* **TASK STATEMENT**:
Every record should be copied exactly, except that pictures are to be omitted.

* **EXCERPTED DATA**:
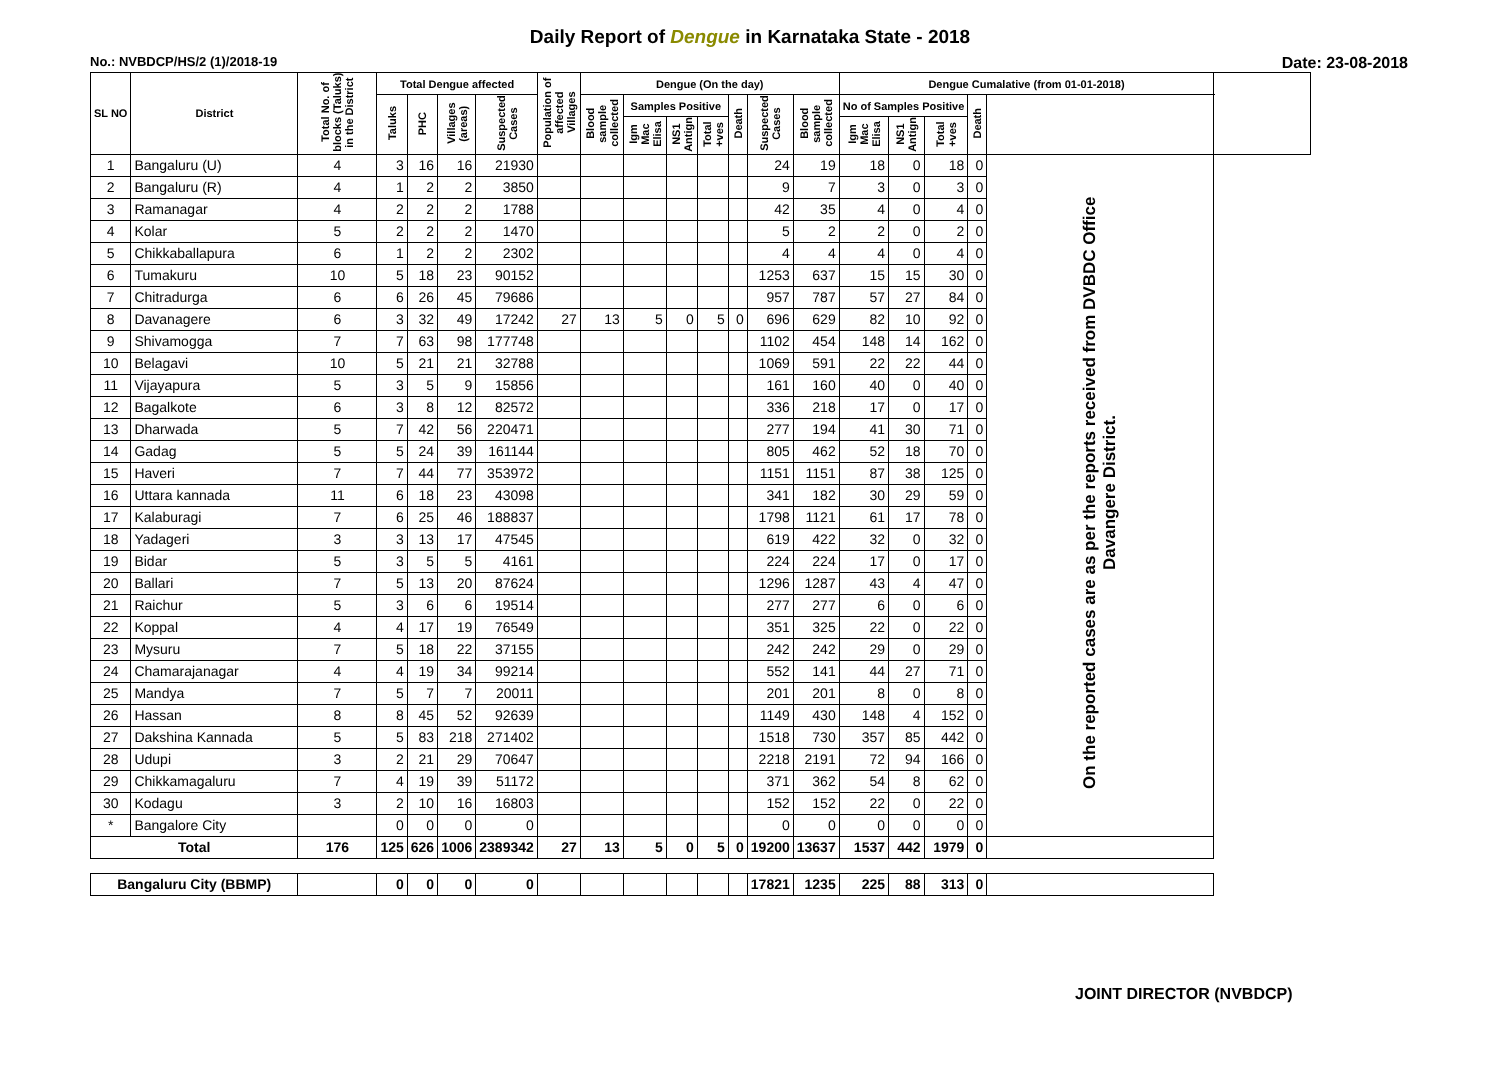Daily Report of Dengue in Karnataka State - 2018
No.: NVBDCP/HS/2 (1)/2018-19 Date: 23-08-2018
| SL NO | District | Total No. of blocks (Taluks) in the District | Total Dengue affected | | | | Population of affected Villages | Dengue (On the day) | | | | | | | Dengue Cumalative (from 01-01-2018) | | | | | |
| --- | --- | --- | --- | --- | --- | --- | --- | --- | --- | --- | --- | --- | --- | --- | --- | --- | --- | --- | --- | --- |
| | | | Taluks | PHC | Villages (areas) | Suspected Cases | | Blood sample collected | Samples Positive | | | Death | Suspected Cases | Blood sample collected | No of Samples Positive | | | Death | | |
| | | | | | | | | | Igm Mac Elisa | NS1 Antign | Total +ves | | | | Igm Mac Elisa | NS1 Antign | Total +ves | | | |
| 1 | Bangaluru (U) | 4 | 3 | 16 | 16 | 21930 | | | | | | | 24 | 19 | 18 | 0 | 18 | 0 | On the reported cases are as per the reports received from DVBDC Office Davangere District. | |
| 2 | Bangaluru (R) | 4 | 1 | 2 | 2 | 3850 | | | | | | | 9 | 7 | 3 | 0 | 3 | 0 | | |
| 3 | Ramanagar | 4 | 2 | 2 | 2 | 1788 | | | | | | | 42 | 35 | 4 | 0 | 4 | 0 | | |
| 4 | Kolar | 5 | 2 | 2 | 2 | 1470 | | | | | | | 5 | 2 | 2 | 0 | 2 | 0 | | |
| 5 | Chikkaballapura | 6 | 1 | 2 | 2 | 2302 | | | | | | | 4 | 4 | 4 | 0 | 4 | 0 | | |
| 6 | Tumakuru | 10 | 5 | 18 | 23 | 90152 | | | | | | | 1253 | 637 | 15 | 15 | 30 | 0 | | |
| 7 | Chitradurga | 6 | 6 | 26 | 45 | 79686 | | | | | | | 957 | 787 | 57 | 27 | 84 | 0 | | |
| 8 | Davanagere | 6 | 3 | 32 | 49 | 17242 | 27 | 13 | 5 | 0 | 5 | 0 | 696 | 629 | 82 | 10 | 92 | 0 | | |
| 9 | Shivamogga | 7 | 7 | 63 | 98 | 177748 | | | | | | | 1102 | 454 | 148 | 14 | 162 | 0 | | |
| 10 | Belagavi | 10 | 5 | 21 | 21 | 32788 | | | | | | | 1069 | 591 | 22 | 22 | 44 | 0 | | |
| 11 | Vijayapura | 5 | 3 | 5 | 9 | 15856 | | | | | | | 161 | 160 | 40 | 0 | 40 | 0 | | |
| 12 | Bagalkote | 6 | 3 | 8 | 12 | 82572 | | | | | | | 336 | 218 | 17 | 0 | 17 | 0 | | |
| 13 | Dharwada | 5 | 7 | 42 | 56 | 220471 | | | | | | | 277 | 194 | 41 | 30 | 71 | 0 | | |
| 14 | Gadag | 5 | 5 | 24 | 39 | 161144 | | | | | | | 805 | 462 | 52 | 18 | 70 | 0 | | |
| 15 | Haveri | 7 | 7 | 44 | 77 | 353972 | | | | | | | 1151 | 1151 | 87 | 38 | 125 | 0 | | |
| 16 | Uttara kannada | 11 | 6 | 18 | 23 | 43098 | | | | | | | 341 | 182 | 30 | 29 | 59 | 0 | | |
| 17 | Kalaburagi | 7 | 6 | 25 | 46 | 188837 | | | | | | | 1798 | 1121 | 61 | 17 | 78 | 0 | | |
| 18 | Yadageri | 3 | 3 | 13 | 17 | 47545 | | | | | | | 619 | 422 | 32 | 0 | 32 | 0 | | |
| 19 | Bidar | 5 | 3 | 5 | 5 | 4161 | | | | | | | 224 | 224 | 17 | 0 | 17 | 0 | | |
| 20 | Ballari | 7 | 5 | 13 | 20 | 87624 | | | | | | | 1296 | 1287 | 43 | 4 | 47 | 0 | | |
| 21 | Raichur | 5 | 3 | 6 | 6 | 19514 | | | | | | | 277 | 277 | 6 | 0 | 6 | 0 | | |
| 22 | Koppal | 4 | 4 | 17 | 19 | 76549 | | | | | | | 351 | 325 | 22 | 0 | 22 | 0 | | |
| 23 | Mysuru | 7 | 5 | 18 | 22 | 37155 | | | | | | | 242 | 242 | 29 | 0 | 29 | 0 | | |
| 24 | Chamarajanagar | 4 | 4 | 19 | 34 | 99214 | | | | | | | 552 | 141 | 44 | 27 | 71 | 0 | | |
| 25 | Mandya | 7 | 5 | 7 | 7 | 20011 | | | | | | | 201 | 201 | 8 | 0 | 8 | 0 | | |
| 26 | Hassan | 8 | 8 | 45 | 52 | 92639 | | | | | | | 1149 | 430 | 148 | 4 | 152 | 0 | | |
| 27 | Dakshina Kannada | 5 | 5 | 83 | 218 | 271402 | | | | | | | 1518 | 730 | 357 | 85 | 442 | 0 | | |
| 28 | Udupi | 3 | 2 | 21 | 29 | 70647 | | | | | | | 2218 | 2191 | 72 | 94 | 166 | 0 | | |
| 29 | Chikkamagaluru | 7 | 4 | 19 | 39 | 51172 | | | | | | | 371 | 362 | 54 | 8 | 62 | 0 | | |
| 30 | Kodagu | 3 | 2 | 10 | 16 | 16803 | | | | | | | 152 | 152 | 22 | 0 | 22 | 0 | | |
| * | Bangalore City | | 0 | 0 | 0 | 0 | | | | | | | 0 | 0 | 0 | 0 | 0 | 0 | | |
| Total | | 176 | 125 | 626 | 1006 | 2389342 | 27 | 13 | 5 | 0 | 5 | 0 | 19200 | 13637 | 1537 | 442 | 1979 | 0 | | |
| Bangaluru City (BBMP) | | | 0 | 0 | 0 | 0 | | | | | | | 17821 | 1235 | 225 | 88 | 313 | 0 | | |
JOINT DIRECTOR (NVBDCP)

* **ANSWER FOR THIS EXERCISE**:
Daily Report of Dengue in Karnataka State - 2018
No.: NVBDCP/HS/2 (1)/2018-19 Date: 23-08-2018
| SL NO | District | Total No. of blocks (Taluks) in the District | Total Dengue affected | | | | Population of affected Villages | Dengue (On the day) | | | | | | | Dengue Cumalative (from 01-01-2018) | | | | | |
| --- | --- | --- | --- | --- | --- | --- | --- | --- | --- | --- | --- | --- | --- | --- | --- | --- | --- | --- | --- | --- |
| | | | Taluks | PHC | Villages (areas) | Suspected Cases | | Blood sample collected | Samples Positive | | | Death | Suspected Cases | Blood sample collected | No of Samples Positive | | | Death | | |
| | | | | | | | | | Igm Mac Elisa | NS1 Antign | Total +ves | | | | Igm Mac Elisa | NS1 Antign | Total +ves | | | |
| 1 | Bangaluru (U) | 4 | 3 | 16 | 16 | 21930 | | | | | | | 24 | 19 | 18 | 0 | 18 | 0 | On the reported cases are as per the reports received from DVBDC Office Davangere District. | |
| 2 | Bangaluru (R) | 4 | 1 | 2 | 2 | 3850 | | | | | | | 9 | 7 | 3 | 0 | 3 | 0 | | |
| 3 | Ramanagar | 4 | 2 | 2 | 2 | 1788 | | | | | | | 42 | 35 | 4 | 0 | 4 | 0 | | |
| 4 | Kolar | 5 | 2 | 2 | 2 | 1470 | | | | | | | 5 | 2 | 2 | 0 | 2 | 0 | | |
| 5 | Chikkaballapura | 6 | 1 | 2 | 2 | 2302 | | | | | | | 4 | 4 | 4 | 0 | 4 | 0 | | |
| 6 | Tumakuru | 10 | 5 | 18 | 23 | 90152 | | | | | | | 1253 | 637 | 15 | 15 | 30 | 0 | | |
| 7 | Chitradurga | 6 | 6 | 26 | 45 | 79686 | | | | | | | 957 | 787 | 57 | 27 | 84 | 0 | | |
| 8 | Davanagere | 6 | 3 | 32 | 49 | 17242 | 27 | 13 | 5 | 0 | 5 | 0 | 696 | 629 | 82 | 10 | 92 | 0 | | |
| 9 | Shivamogga | 7 | 7 | 63 | 98 | 177748 | | | | | | | 1102 | 454 | 148 | 14 | 162 | 0 | | |
| 10 | Belagavi | 10 | 5 | 21 | 21 | 32788 | | | | | | | 1069 | 591 | 22 | 22 | 44 | 0 | | |
| 11 | Vijayapura | 5 | 3 | 5 | 9 | 15856 | | | | | | | 161 | 160 | 40 | 0 | 40 | 0 | | |
| 12 | Bagalkote | 6 | 3 | 8 | 12 | 82572 | | | | | | | 336 | 218 | 17 | 0 | 17 | 0 | | |
| 13 | Dharwada | 5 | 7 | 42 | 56 | 220471 | | | | | | | 277 | 194 | 41 | 30 | 71 | 0 | | |
| 14 | Gadag | 5 | 5 | 24 | 39 | 161144 | | | | | | | 805 | 462 | 52 | 18 | 70 | 0 | | |
| 15 | Haveri | 7 | 7 | 44 | 77 | 353972 | | | | | | | 1151 | 1151 | 87 | 38 | 125 | 0 | | |
| 16 | Uttara kannada | 11 | 6 | 18 | 23 | 43098 | | | | | | | 341 | 182 | 30 | 29 | 59 | 0 | | |
| 17 | Kalaburagi | 7 | 6 | 25 | 46 | 188837 | | | | | | | 1798 | 1121 | 61 | 17 | 78 | 0 | | |
| 18 | Yadageri | 3 | 3 | 13 | 17 | 47545 | | | | | | | 619 | 422 | 32 | 0 | 32 | 0 | | |
| 19 | Bidar | 5 | 3 | 5 | 5 | 4161 | | | | | | | 224 | 224 | 17 | 0 | 17 | 0 | | |
| 20 | Ballari | 7 | 5 | 13 | 20 | 87624 | | | | | | | 1296 | 1287 | 43 | 4 | 47 | 0 | | |
| 21 | Raichur | 5 | 3 | 6 | 6 | 19514 | | | | | | | 277 | 277 | 6 | 0 | 6 | 0 | | |
| 22 | Koppal | 4 | 4 | 17 | 19 | 76549 | | | | | | | 351 | 325 | 22 | 0 | 22 | 0 | | |
| 23 | Mysuru | 7 | 5 | 18 | 22 | 37155 | | | | | | | 242 | 242 | 29 | 0 | 29 | 0 | | |
| 24 | Chamarajanagar | 4 | 4 | 19 | 34 | 99214 | | | | | | | 552 | 141 | 44 | 27 | 71 | 0 | | |
| 25 | Mandya | 7 | 5 | 7 | 7 | 20011 | | | | | | | 201 | 201 | 8 | 0 | 8 | 0 | | |
| 26 | Hassan | 8 | 8 | 45 | 52 | 92639 | | | | | | | 1149 | 430 | 148 | 4 | 152 | 0 | | |
| 27 | Dakshina Kannada | 5 | 5 | 83 | 218 | 271402 | | | | | | | 1518 | 730 | 357 | 85 | 442 | 0 | | |
| 28 | Udupi | 3 | 2 | 21 | 29 | 70647 | | | | | | | 2218 | 2191 | 72 | 94 | 166 | 0 | | |
| 29 | Chikkamagaluru | 7 | 4 | 19 | 39 | 51172 | | | | | | | 371 | 362 | 54 | 8 | 62 | 0 | | |
| 30 | Kodagu | 3 | 2 | 10 | 16 | 16803 | | | | | | | 152 | 152 | 22 | 0 | 22 | 0 | | |
| * | Bangalore City | | 0 | 0 | 0 | 0 | | | | | | | 0 | 0 | 0 | 0 | 0 | 0 | | |
| Total | | 176 | 125 | 626 | 1006 | 2389342 | 27 | 13 | 5 | 0 | 5 | 0 | 19200 | 13637 | 1537 | 442 | 1979 | 0 | | |
| Bangaluru City (BBMP) | | | 0 | 0 | 0 | 0 | | | | | | | 17821 | 1235 | 225 | 88 | 313 | 0 | | |
JOINT DIRECTOR (NVBDCP)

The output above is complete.